Le réalisateur des 3 Pirates des Caraïbes prouve de nouveau qu’il est un excellent technicien et nous offre des moments de bravoure dont il a le secret (les deux grosses scènes d’action de début et de fin sont juste parfaites de maitrise, rythme et de montage) et rend hommage aux western italien(sa violence, ses méchants ignobles et sa musique), le western américain (avec sa morale, son héros) et au super héros (le masque du gérés c’est quoi à votre avis ?). Ces influences sont parfaitement retranscrites à l’écran. Alors la touche Verbinski est aussi de mettre des scènes complètement bizarres en plein milieu du film (cette courte séquence des lapins carnivores), cet humour un peu simplet mais qui fonctionne toujours autant. Bref la mise en scène de Gore Verbinski est peut être moins grandiose, moins spectaculaire que Pacific Rim mais elle est compensée par un découpage maitrisé, lisible, limpide qui ne perd jamais son spectateur (la preuve avec le combat final).

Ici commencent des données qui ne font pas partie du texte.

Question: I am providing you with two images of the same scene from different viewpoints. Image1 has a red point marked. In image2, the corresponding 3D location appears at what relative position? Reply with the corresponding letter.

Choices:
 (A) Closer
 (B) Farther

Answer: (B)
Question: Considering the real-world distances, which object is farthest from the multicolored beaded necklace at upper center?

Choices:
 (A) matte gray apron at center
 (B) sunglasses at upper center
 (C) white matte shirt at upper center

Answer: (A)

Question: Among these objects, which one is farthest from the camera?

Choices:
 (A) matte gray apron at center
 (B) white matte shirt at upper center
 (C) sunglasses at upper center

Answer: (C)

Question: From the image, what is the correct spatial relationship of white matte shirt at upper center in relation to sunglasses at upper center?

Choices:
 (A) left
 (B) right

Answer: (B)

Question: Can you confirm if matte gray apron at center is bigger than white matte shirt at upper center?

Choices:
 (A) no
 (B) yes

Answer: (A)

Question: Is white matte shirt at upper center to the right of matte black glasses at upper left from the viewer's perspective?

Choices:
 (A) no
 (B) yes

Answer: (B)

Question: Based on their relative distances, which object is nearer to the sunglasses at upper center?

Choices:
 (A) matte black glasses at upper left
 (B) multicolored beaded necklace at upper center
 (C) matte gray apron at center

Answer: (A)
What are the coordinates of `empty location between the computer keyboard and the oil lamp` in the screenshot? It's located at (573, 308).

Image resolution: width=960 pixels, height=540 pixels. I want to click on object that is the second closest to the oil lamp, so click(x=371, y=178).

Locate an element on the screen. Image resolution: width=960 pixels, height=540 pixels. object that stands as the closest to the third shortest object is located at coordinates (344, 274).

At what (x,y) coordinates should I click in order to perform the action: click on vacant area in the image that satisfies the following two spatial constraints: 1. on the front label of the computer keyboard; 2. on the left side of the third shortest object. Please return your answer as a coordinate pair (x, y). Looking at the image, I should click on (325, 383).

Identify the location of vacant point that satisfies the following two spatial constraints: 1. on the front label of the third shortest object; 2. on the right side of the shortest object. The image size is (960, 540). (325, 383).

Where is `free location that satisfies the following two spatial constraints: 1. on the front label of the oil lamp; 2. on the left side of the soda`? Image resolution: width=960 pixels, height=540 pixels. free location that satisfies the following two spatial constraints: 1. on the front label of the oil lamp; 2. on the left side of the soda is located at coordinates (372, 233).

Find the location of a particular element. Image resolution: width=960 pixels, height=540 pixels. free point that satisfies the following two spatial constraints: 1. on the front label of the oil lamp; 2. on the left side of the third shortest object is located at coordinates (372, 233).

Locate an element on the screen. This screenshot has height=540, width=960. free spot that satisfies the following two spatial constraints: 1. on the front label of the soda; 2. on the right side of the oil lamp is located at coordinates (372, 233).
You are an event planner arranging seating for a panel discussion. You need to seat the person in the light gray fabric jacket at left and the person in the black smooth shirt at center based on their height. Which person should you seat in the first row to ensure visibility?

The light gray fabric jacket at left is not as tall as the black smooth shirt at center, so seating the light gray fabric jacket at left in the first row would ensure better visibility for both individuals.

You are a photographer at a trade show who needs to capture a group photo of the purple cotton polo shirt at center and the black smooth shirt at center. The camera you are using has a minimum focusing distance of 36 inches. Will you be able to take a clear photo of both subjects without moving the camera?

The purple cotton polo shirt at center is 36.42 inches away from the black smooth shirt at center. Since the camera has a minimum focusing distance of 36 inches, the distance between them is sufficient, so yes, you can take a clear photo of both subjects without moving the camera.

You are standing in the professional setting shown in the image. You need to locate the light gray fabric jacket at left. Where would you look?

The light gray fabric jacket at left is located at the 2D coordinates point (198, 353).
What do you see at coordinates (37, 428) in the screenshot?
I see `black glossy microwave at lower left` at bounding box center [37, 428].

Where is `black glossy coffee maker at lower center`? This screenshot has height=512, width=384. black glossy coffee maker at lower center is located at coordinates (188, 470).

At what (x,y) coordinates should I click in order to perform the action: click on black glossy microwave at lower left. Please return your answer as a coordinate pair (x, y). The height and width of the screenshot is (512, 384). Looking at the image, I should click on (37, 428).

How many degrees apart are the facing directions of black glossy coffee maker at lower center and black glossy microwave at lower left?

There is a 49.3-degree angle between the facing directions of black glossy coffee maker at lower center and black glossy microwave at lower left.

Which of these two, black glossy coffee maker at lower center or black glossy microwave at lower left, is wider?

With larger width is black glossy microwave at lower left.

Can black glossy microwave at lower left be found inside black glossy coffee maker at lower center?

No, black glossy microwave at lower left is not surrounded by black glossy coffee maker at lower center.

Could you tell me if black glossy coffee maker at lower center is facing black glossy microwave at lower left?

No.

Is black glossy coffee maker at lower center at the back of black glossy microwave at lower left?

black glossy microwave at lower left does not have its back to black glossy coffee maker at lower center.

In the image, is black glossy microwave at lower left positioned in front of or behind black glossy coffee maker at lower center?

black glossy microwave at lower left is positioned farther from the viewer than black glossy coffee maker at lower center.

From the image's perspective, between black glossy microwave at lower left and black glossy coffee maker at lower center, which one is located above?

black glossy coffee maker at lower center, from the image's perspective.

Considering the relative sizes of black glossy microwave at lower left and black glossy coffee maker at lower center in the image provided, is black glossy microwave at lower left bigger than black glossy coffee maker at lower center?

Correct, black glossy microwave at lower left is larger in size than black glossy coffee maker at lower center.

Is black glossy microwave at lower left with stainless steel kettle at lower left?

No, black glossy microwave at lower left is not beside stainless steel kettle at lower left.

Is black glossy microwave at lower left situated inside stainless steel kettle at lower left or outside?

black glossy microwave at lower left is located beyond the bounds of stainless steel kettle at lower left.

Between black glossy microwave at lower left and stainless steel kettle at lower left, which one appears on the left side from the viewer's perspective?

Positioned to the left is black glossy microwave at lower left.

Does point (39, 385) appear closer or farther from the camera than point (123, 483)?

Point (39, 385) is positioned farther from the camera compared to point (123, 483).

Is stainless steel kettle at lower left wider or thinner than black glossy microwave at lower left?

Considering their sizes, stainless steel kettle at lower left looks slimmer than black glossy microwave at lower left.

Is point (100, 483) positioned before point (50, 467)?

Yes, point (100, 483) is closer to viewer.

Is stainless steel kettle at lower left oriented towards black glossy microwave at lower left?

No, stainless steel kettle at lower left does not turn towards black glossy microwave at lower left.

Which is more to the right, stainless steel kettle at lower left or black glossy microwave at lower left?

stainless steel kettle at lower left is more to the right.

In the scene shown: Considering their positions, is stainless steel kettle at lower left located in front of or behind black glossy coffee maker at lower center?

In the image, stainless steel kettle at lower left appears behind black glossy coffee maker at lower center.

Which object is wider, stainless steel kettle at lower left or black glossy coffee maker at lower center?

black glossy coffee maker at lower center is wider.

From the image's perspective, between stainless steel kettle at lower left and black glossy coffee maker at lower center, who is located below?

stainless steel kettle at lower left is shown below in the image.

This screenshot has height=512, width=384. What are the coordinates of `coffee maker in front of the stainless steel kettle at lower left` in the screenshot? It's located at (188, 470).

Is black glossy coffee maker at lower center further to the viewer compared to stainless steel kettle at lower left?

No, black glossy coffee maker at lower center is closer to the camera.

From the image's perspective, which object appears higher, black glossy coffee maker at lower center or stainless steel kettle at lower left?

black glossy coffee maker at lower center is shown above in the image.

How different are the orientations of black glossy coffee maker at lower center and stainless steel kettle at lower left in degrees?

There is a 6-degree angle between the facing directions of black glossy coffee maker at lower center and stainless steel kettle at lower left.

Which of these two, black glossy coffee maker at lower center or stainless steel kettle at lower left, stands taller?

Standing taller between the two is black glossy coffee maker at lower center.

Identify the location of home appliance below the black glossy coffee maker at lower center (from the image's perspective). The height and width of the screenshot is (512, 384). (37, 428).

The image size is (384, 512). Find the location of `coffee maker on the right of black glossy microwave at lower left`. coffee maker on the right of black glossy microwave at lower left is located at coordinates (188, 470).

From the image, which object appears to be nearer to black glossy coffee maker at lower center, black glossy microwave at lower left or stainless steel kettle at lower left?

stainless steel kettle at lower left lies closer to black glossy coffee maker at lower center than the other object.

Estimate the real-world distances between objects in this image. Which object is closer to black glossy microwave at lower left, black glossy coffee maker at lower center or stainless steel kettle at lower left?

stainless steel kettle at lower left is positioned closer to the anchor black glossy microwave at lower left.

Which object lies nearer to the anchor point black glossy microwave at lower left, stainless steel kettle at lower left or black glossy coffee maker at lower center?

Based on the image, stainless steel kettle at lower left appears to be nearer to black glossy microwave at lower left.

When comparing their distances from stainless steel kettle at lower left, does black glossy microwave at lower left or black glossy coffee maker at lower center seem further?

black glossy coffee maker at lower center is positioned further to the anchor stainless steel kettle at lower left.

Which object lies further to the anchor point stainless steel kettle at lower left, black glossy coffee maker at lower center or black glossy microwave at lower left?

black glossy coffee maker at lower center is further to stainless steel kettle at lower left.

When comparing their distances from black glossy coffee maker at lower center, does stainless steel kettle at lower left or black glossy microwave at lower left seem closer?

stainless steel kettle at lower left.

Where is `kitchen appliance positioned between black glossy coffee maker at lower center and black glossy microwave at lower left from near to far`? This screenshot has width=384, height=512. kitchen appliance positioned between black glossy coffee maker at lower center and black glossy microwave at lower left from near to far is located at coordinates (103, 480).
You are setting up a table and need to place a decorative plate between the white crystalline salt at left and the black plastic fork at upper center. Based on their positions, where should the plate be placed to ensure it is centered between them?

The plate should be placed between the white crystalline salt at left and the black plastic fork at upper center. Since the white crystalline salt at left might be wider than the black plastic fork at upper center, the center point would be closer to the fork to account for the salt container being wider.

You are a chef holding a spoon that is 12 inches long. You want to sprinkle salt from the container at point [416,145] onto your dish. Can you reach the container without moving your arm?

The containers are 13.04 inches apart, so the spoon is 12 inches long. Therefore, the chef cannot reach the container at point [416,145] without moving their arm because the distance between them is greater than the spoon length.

Encore une chose… Johnny Depp, qui est l’acteur le plus irritant de Hollywood, car il ne sait pas se renouveler depuis le début des années 2000, arrive à ne pas faire son Jack Sparrow au Far West, il abandonne ses mimiques grinçantes pour un jeu plus retenu et apporte une attitude zen en décalage avec le moment tout en gardant en tête que son personnage a une quête à accomplir. Et pour une fois, on peut dire qu’il assure le spectacle sans honte. Armie Hammer réussit, grâce à sa gueule d’ange, à donner un visage à un personnage qui apparaît quelque peu dépassé par les évènements, alors certes le personnage a quelque chose d’énervant car il débute en tant que héros, mais Armie Hammer réussit à rendre attachant le Lone Ranger. Quant à William Fichtner et Tom Wilkinson, ils apportent de vrais sales gueules de méchants et se montrent convaincants (le 1er est un vrai psychopathe, le second est une crapule au sourire hypocrite). Helena Bonham Carter n’est pas la belle à sauver du film et apparaît au final cinq minutes sur 2h30 de métrage. La vraie belle de Lone Ranger est Ruth Wilson, belle à chaque fois qu’elle apparaît à l’écran.

Un petit mot sur la musique de Hans Zimmer: elle est épique et rythmée mais aussi référentielle (quelques notes de musique rappellent le thème principal de Il était une fois dans l’ouest) et juste géniale (cette magnifique reprise du final de L’ouverture de Guillaume Tell qui rappelle la reprise de La chevauchée des Walkyries dans Rango de Verbinski).

En bref, Lone Ranger est LE blockbuster de l’été, il atomise sans problème Pacific Rim sur tous les points: il réussit à nous faire intéresser à ces personnages, sa réalisation est maitrisée tout comme son montage, Johnny Depp n’est pas irritant, le propos est intéressant, l’histoire se suit très bien (malgré les ruptures de ton et les interruptions de l’enfant qui écoute l’histoire) et le combat final est juste démentiel et à de quoi en faire pâlir plus d’un.

Lone Ranger est un grand film qui doit absolument être vu. Yiiah!